To do:
In the entries below, identify every line with the string "automatic" and copy it.

☆ ☆ ☆ ☆ ☆ ☆ ☆

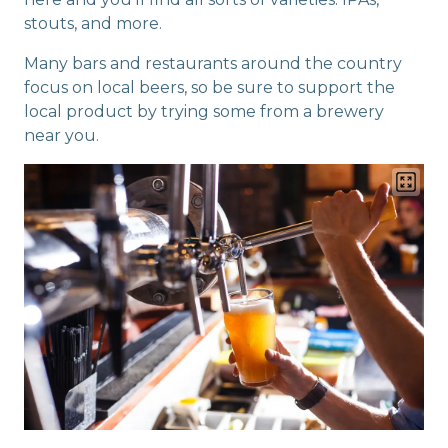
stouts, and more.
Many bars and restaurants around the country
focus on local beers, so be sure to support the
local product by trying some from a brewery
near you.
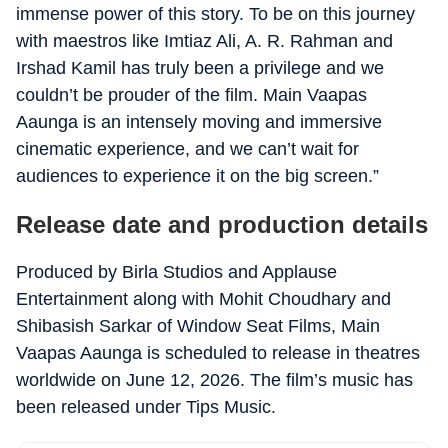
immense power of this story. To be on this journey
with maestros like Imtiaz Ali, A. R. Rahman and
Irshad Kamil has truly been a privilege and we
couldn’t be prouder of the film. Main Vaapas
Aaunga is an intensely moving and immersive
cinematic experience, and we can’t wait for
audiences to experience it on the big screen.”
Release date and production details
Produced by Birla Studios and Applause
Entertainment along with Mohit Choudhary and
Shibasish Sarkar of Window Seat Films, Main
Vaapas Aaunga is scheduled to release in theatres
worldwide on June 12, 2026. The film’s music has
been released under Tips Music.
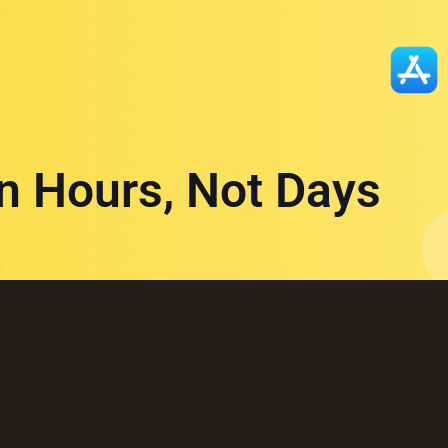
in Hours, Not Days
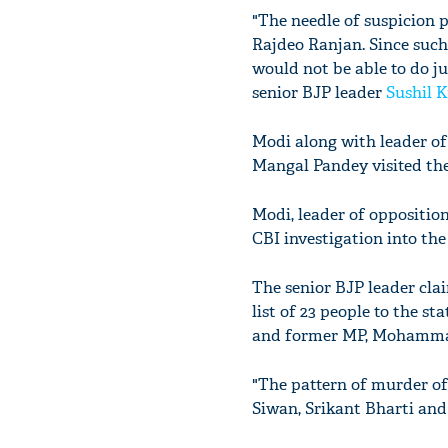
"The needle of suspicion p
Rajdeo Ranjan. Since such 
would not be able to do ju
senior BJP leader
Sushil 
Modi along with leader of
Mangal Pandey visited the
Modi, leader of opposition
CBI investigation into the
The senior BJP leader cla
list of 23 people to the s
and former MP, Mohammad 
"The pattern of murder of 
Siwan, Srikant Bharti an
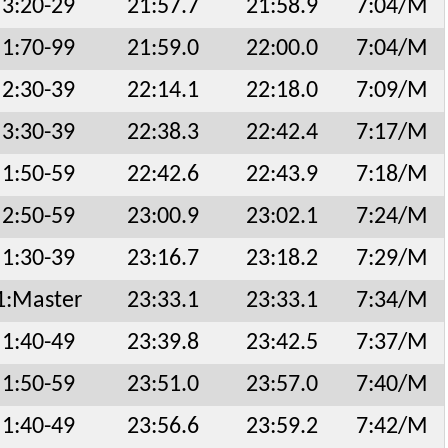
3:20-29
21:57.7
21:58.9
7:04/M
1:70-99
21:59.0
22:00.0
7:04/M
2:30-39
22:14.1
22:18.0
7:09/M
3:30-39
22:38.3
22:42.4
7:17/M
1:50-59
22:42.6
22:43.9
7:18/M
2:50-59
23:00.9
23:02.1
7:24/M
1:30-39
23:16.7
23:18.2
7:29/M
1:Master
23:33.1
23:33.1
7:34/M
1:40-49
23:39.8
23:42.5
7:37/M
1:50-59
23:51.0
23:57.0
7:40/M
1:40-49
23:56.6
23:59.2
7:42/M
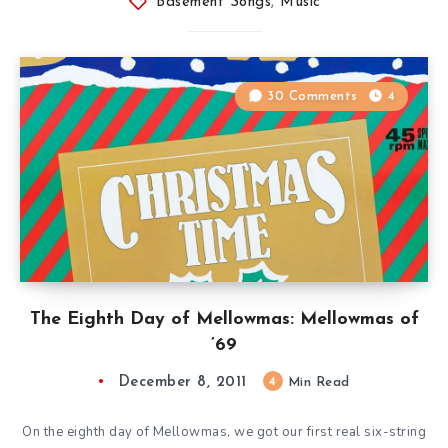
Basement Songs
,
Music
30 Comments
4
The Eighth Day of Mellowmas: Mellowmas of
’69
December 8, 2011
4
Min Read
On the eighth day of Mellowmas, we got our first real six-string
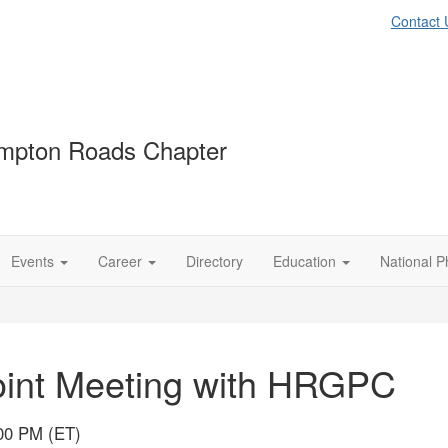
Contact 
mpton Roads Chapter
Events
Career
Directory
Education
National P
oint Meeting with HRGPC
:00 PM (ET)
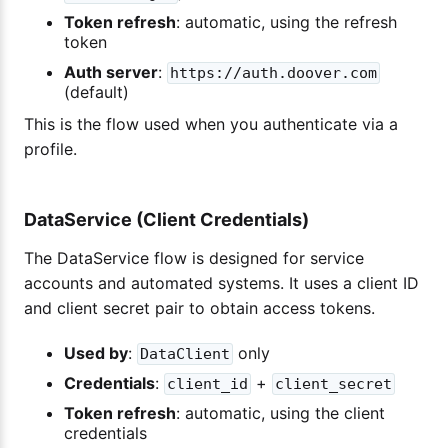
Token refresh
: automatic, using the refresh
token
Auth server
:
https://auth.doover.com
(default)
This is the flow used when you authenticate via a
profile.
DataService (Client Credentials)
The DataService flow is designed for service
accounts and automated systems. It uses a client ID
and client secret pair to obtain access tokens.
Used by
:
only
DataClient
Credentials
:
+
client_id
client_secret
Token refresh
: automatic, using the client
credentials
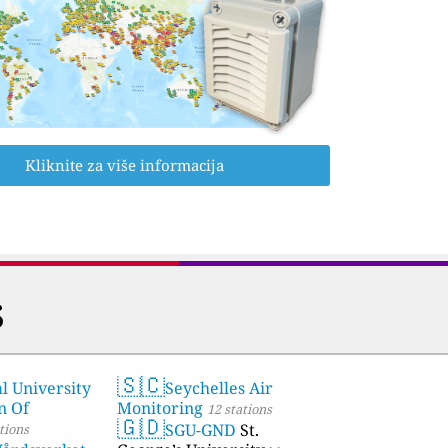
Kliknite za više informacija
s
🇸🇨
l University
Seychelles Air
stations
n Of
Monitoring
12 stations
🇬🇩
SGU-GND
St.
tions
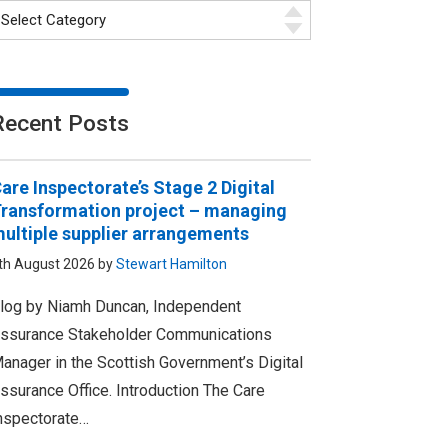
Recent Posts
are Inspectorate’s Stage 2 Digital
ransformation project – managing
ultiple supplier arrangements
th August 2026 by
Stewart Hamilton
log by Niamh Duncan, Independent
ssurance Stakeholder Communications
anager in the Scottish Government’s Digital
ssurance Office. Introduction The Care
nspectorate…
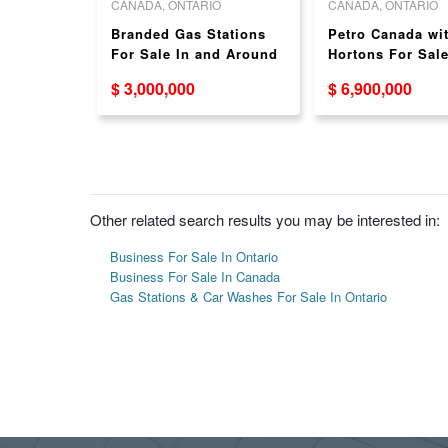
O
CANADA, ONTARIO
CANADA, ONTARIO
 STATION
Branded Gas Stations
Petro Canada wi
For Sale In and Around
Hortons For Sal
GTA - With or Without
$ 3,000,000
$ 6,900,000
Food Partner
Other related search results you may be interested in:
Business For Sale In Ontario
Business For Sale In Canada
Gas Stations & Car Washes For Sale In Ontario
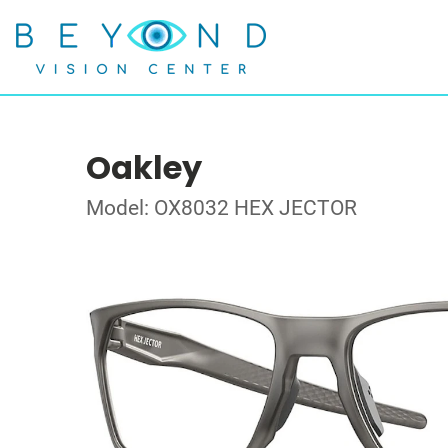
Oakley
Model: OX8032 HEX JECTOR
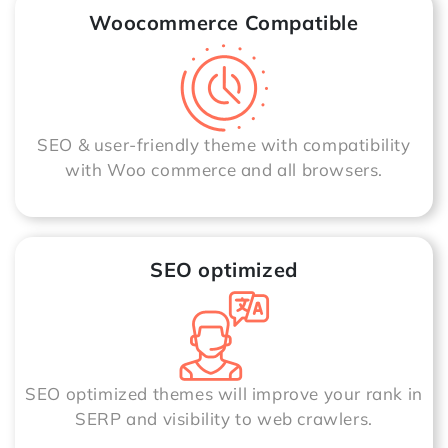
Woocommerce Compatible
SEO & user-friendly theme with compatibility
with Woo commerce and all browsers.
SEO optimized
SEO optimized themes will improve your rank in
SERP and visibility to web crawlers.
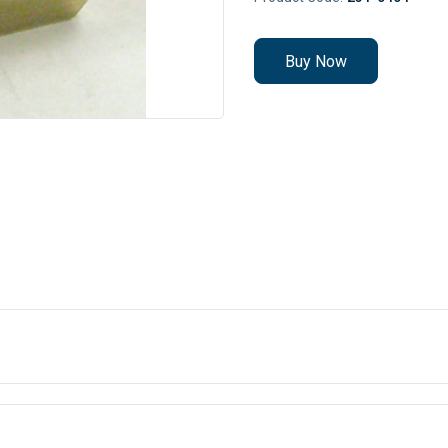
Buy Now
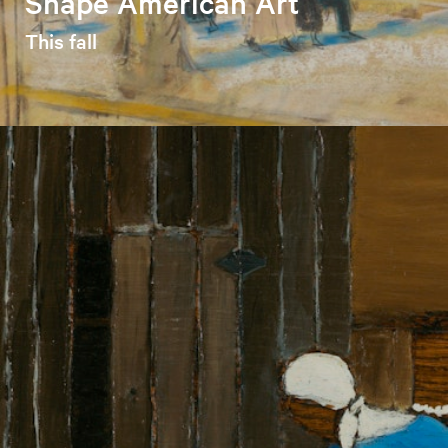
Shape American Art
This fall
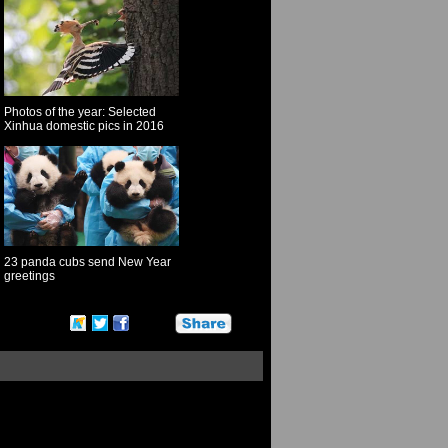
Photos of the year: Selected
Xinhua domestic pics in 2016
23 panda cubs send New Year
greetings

☆ ☆ ☆ ☆ ☆ ☆ ☆

Answer section:
: automatic, using the refresh
: automatic, using the client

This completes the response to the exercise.